C’est la raison pour laquelle, sous l’autorité de la Première ministre, nous avons décidé d’amplifier et d’accélérer le plan pour le fret que nous avions annoncé. Ainsi, 200 millions d’euros seront alloués dès la fin de l’année prochaine pour les aides au wagon isolé et à l’exploitation destinées aux opérateurs de fret ferroviaire, notamment l’opérateur public. Il s’agit là d’une visibilité donnée jusqu’en 2030 pour garantir les investissements et le redressement de la part du fret ferroviaire en France.
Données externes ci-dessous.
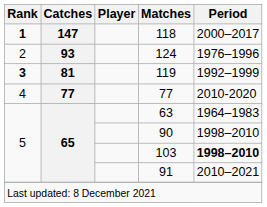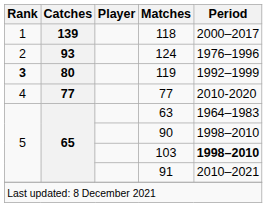118 | Rank: bold -> normal
118 | Catches: 147 -> 139
119 | Catches: 81 -> 80
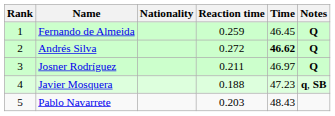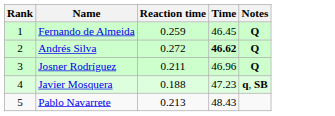- column: Nationality
Josner Rodríguez | Time: 46.97 -> 46.96
Pablo Navarrete | Reaction time: 0.203 -> 0.213
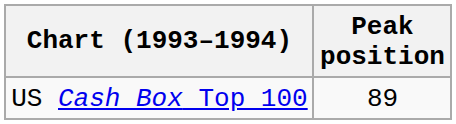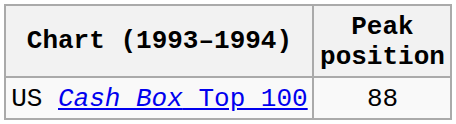US Cash Box Top 100 | Peak position: 89 -> 88
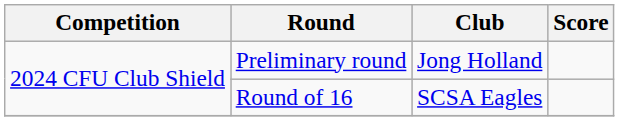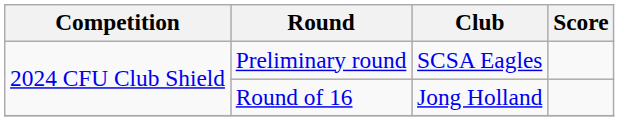Preliminary round | Club: Jong Holland -> SCSA Eagles
Round of 16 | Club: SCSA Eagles -> Jong Holland
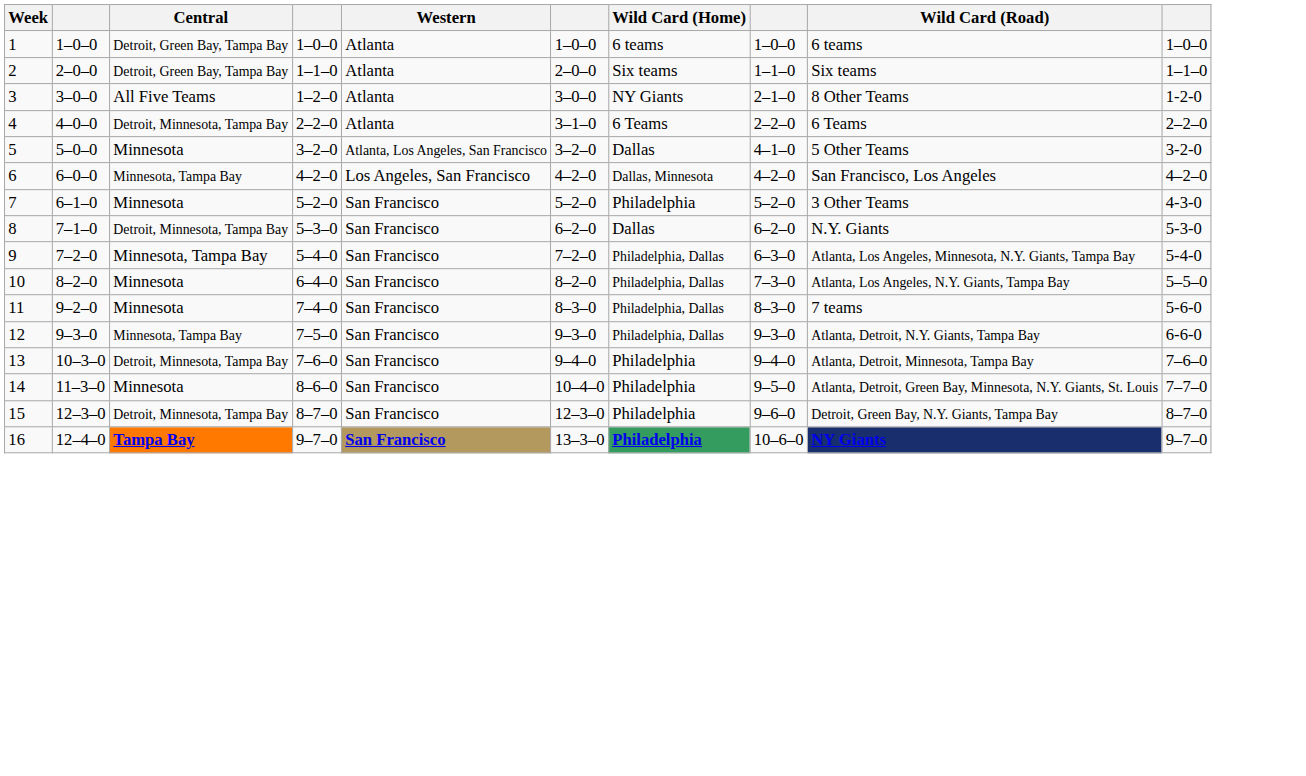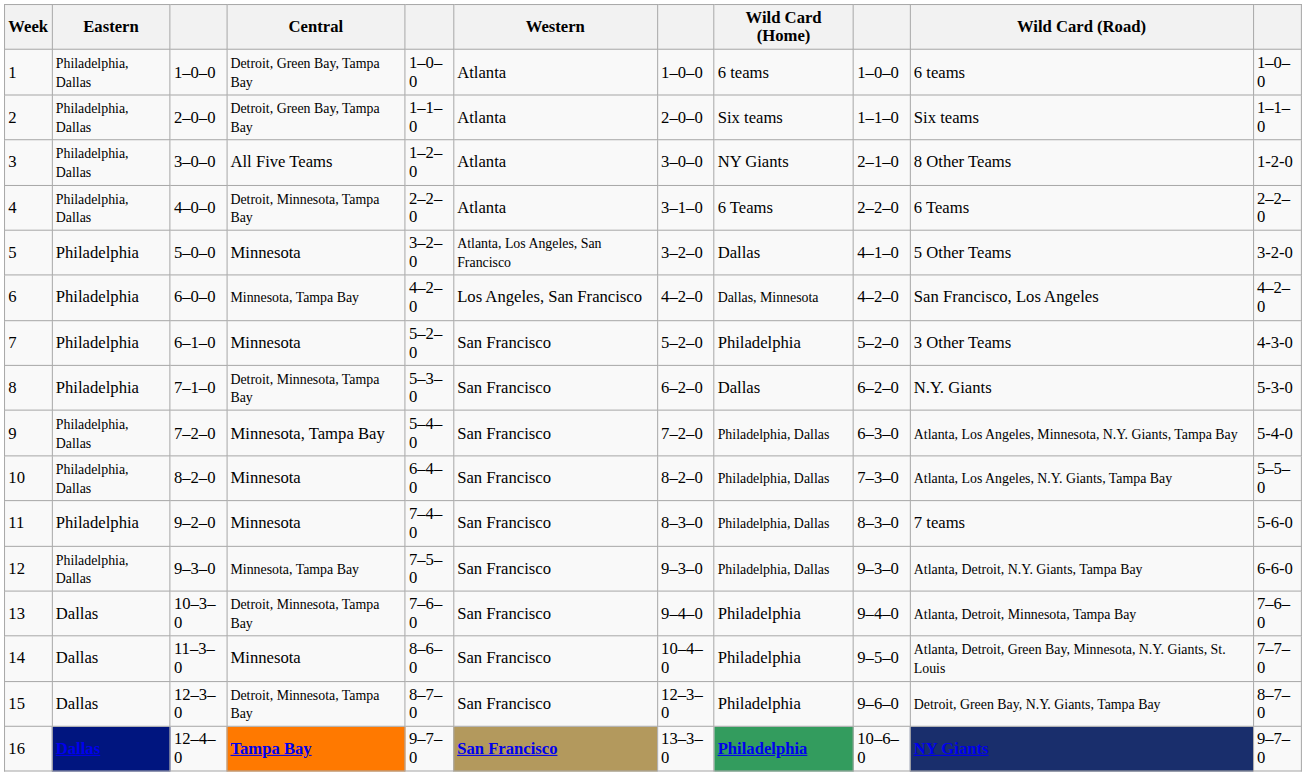+ column: Eastern | Philadelphia, Dallas | Philadelphia, Dallas | Philadelphia, Dallas | Philadelphia, Dallas | Philadelphia | Philadelphia | Philadelphia | Philadelphia | Philadelphia, Dallas | Philadelphia, Dallas | Philadelphia | Philadelphia, Dallas | Dallas | Dallas | Dallas | Dallas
Dans les contrats de plan État-région, 2 milliards d’euros seront mobilisés pour l’investissement dans nos gares de triage et lignes de fret, soit quatre fois plus que dans les précédents contrats de plan. Un tel effort n’a jamais été accompli dans notre pays et nous le prolongerons de 2 milliards d’euros supplémentaires jusqu’au début de la prochaine décennie.
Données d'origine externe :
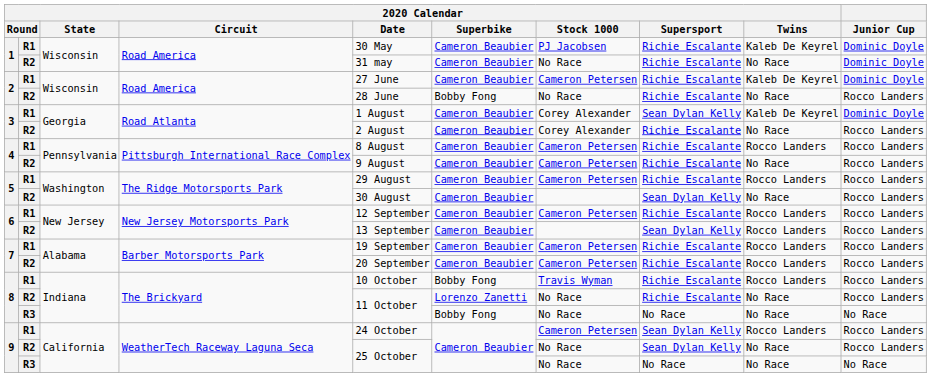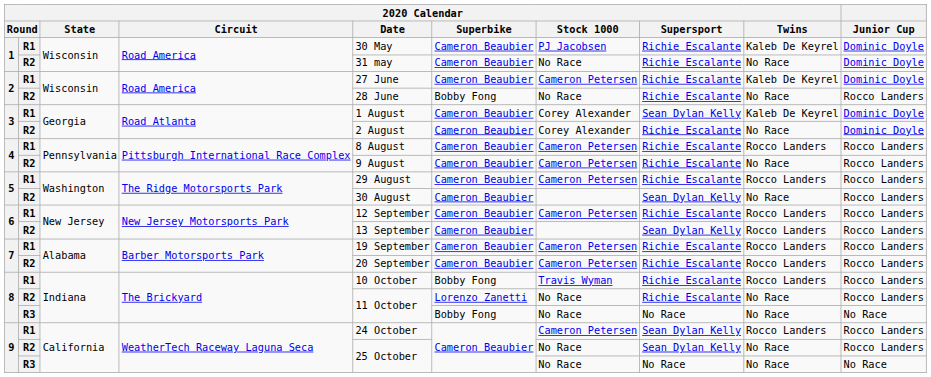3 / R2 | Junior Cup: Rocco Landers -> Dominic Doyle
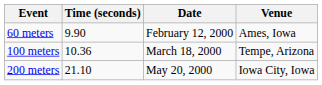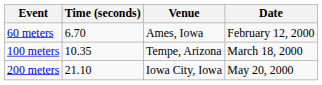columns swapped: Venue <-> Date
60 meters | Time (seconds): 9.90 -> 6.70
100 meters | Time (seconds): 10.36 -> 10.35
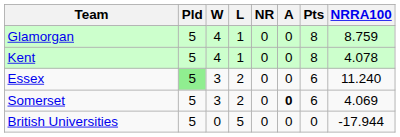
Il s’agit donc d’un effort dans la durée, d’un effort sérieux. Je ne veux pas que l’on vive dans l’incertitude. Je veux que l’on prépare l’avenir avec les salariés du fret ferroviaire public français. (Applaudissements sur les travées du groupe RDPI.)
partage de la valeur : situation de l’usine vertbaudet
M. le président. La parole est à Mme Martine Filleul, pour le groupe Socialiste, Écologiste et Républicain. (Applaudissements sur les travées du groupe SER.)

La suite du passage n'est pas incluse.